Does your child suck their thumb? It’s not uncommon.
According to Stanford Children’s Health, almost 90% of newborns “show some form of hand sucking by two hours after birth.” It’s a natural reflex for young kids and can even help them feel safe or handle stress. But oral health issues can arise once teeth begin to form and protrude from the gums.
Prolonged thumb sucking can lead to a mouth – or jaw – full of problems down the road, and there aren’t always easy ways to stop thumb sucking.
WHY IS THUMB-SUCKING AN ISSUE?
This natural behavior becomes an issue because of the constant pressure pushing on the jaw, mouth, and gums. This can change the way babies’ mouths develop. It can influence the formation of the palate and the alignment of teeth. Sucking can cause oral health problems like an overbite. This can lead to issues pronouncing certain words, and the thumb itself may even become sore or infected.
As your child grows older and begins exploring the world more, they are exposed to more germs. Germs on the hands quickly become germs in the mouth when thumb-sucking is a regular occurrence.
WHEN DOES THUMB-SUCKING BECOME AN ISSUE?
What was once a natural habit starts to become a problem as your child passes the age of four. Many children naturally abandon thumb sucking behavior by this point in life. Some may need encouragement to stop before the routine causes problems. Because each kid is different, it’s important to pay attention to changes in the mouth and the frequency of the thumb-sucking habit.
WHAT ARE SOME EASY WAYS TO STOP THUMB-SUCKING?
- Build positive habits — Thumb-sucking should be slowly weaned out.
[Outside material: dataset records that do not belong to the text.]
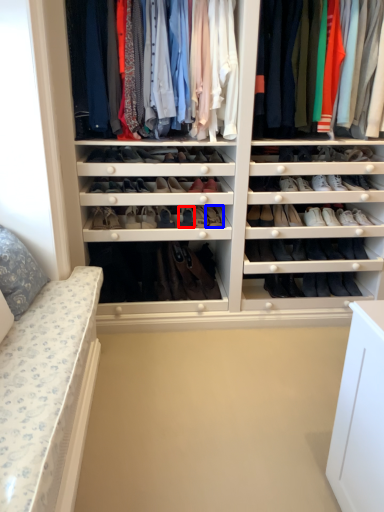
Question: Which object is closer to the camera taking this photo, shoe (highlighted by a red box) or shoe (highlighted by a blue box)?

Choices:
 (A) shoe
 (B) shoe

Answer: (A)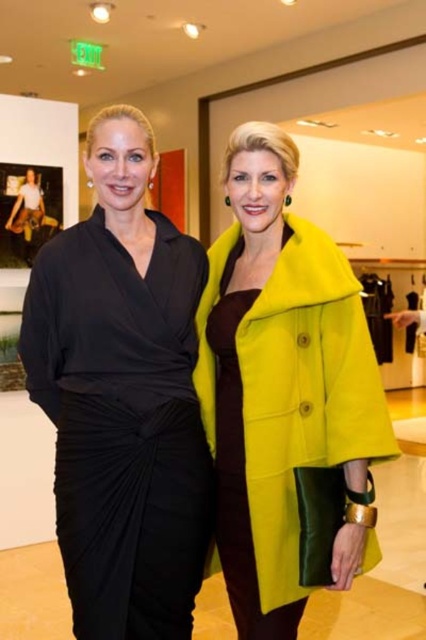
How much distance is there between matte black dress at left and vibrant yellow wool coat at center?

10.52 inches

Does point (66, 323) come in front of point (356, 420)?

No.

Is point (69, 536) farther from viewer compared to point (353, 333)?

That is False.

This screenshot has height=640, width=426. What are the coordinates of `matte black dress at left` in the screenshot? It's located at (123, 396).

Is matte black dress at left thinner than matte green coat at center?

In fact, matte black dress at left might be wider than matte green coat at center.

Is matte black dress at left above matte green coat at center?

Actually, matte black dress at left is below matte green coat at center.

Does point (135, 388) come in front of point (423, 324)?

Yes, point (135, 388) is closer to viewer.

Image resolution: width=426 pixels, height=640 pixels. Identify the location of matte black dress at left. (123, 396).

Who is lower down, vibrant yellow wool coat at center or matte green coat at center?

Positioned lower is vibrant yellow wool coat at center.

Find the location of a particular element. vibrant yellow wool coat at center is located at coordinates (304, 394).

At what (x,y) coordinates should I click in order to perform the action: click on vibrant yellow wool coat at center. Please return your answer as a coordinate pair (x, y). The image size is (426, 640). Looking at the image, I should click on (304, 394).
Through positive reinforcement, praise, and setting clear expectations. Don’t be afraid to make it fun or develop a rewards-based system—this also works for brushing teeth—that encourages the absence of thumb-sucking.
- Don’t go cold turkey — Learning is a process, and it’s important for your child to learn how to stop a harmful behavior. Limit the amount of time that you allow your child to suck their thumb, progressively reducing the time until it’s done. If you must, restrict thumb- sucking to specific times or places, like at home and not in public.
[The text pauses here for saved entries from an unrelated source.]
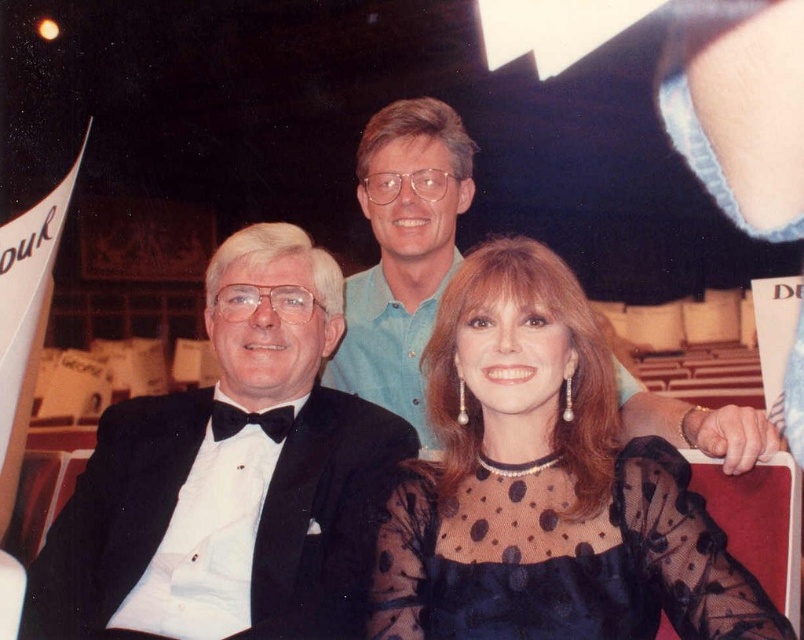
Question: Among these points, which one is farthest from the camera?

Choices:
 (A) (620, 557)
 (B) (400, 157)
 (C) (134, 544)

Answer: (B)

Question: Which object is farther from the camera taking this photo?

Choices:
 (A) black sheer polka dot cocktail dress at center
 (B) light blue shirt at upper center

Answer: (B)

Question: Is black sheer dress at center above light blue shirt at upper center?

Choices:
 (A) yes
 (B) no

Answer: (B)

Question: Can you confirm if black satin tuxedo at left is positioned to the right of light blue shirt at upper center?

Choices:
 (A) no
 (B) yes

Answer: (A)

Question: Which object appears farthest from the camera in this image?

Choices:
 (A) black sheer polka dot cocktail dress at center
 (B) black satin tuxedo at left

Answer: (B)

Question: Where is black satin tuxedo at left located in relation to light blue shirt at upper center in the image?

Choices:
 (A) left
 (B) right

Answer: (A)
- Work together — Help your child be aware of thumb-sucking and drive the desire to want to change it. Many kids do it unconsciously. Help them create a path to success. There’s no need for thumb guards or nasty-tasting topical stuff if you can foster a positive learning experience.
- Eliminate stress — Remember, thumb-sucking is also a coping technique that helps children feel calm and comfortable. Recurrence of the behavior or an inability to make progress could be an indication of stressors. Work to identify and reduce or eliminate any such triggers.
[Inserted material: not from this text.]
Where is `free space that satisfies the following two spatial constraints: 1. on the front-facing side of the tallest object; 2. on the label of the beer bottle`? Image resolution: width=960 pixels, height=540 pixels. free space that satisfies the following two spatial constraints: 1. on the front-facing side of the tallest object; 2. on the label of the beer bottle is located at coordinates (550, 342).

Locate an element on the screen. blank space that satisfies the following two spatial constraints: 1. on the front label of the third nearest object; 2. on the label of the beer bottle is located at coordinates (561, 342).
- Talk to your dentist — The people trained to take care of your oral health will certainly have ideas and suggestions on how to curb thumb-sucking tendencies.
Keep in mind that your child is their own person. They will grow out of the need for thumb- sucking when they’re ready. As a parent, they’ll need your help to identify when it’s time to let go of certain behaviors and develop others.
Be patient as you help them continue to learn and grow.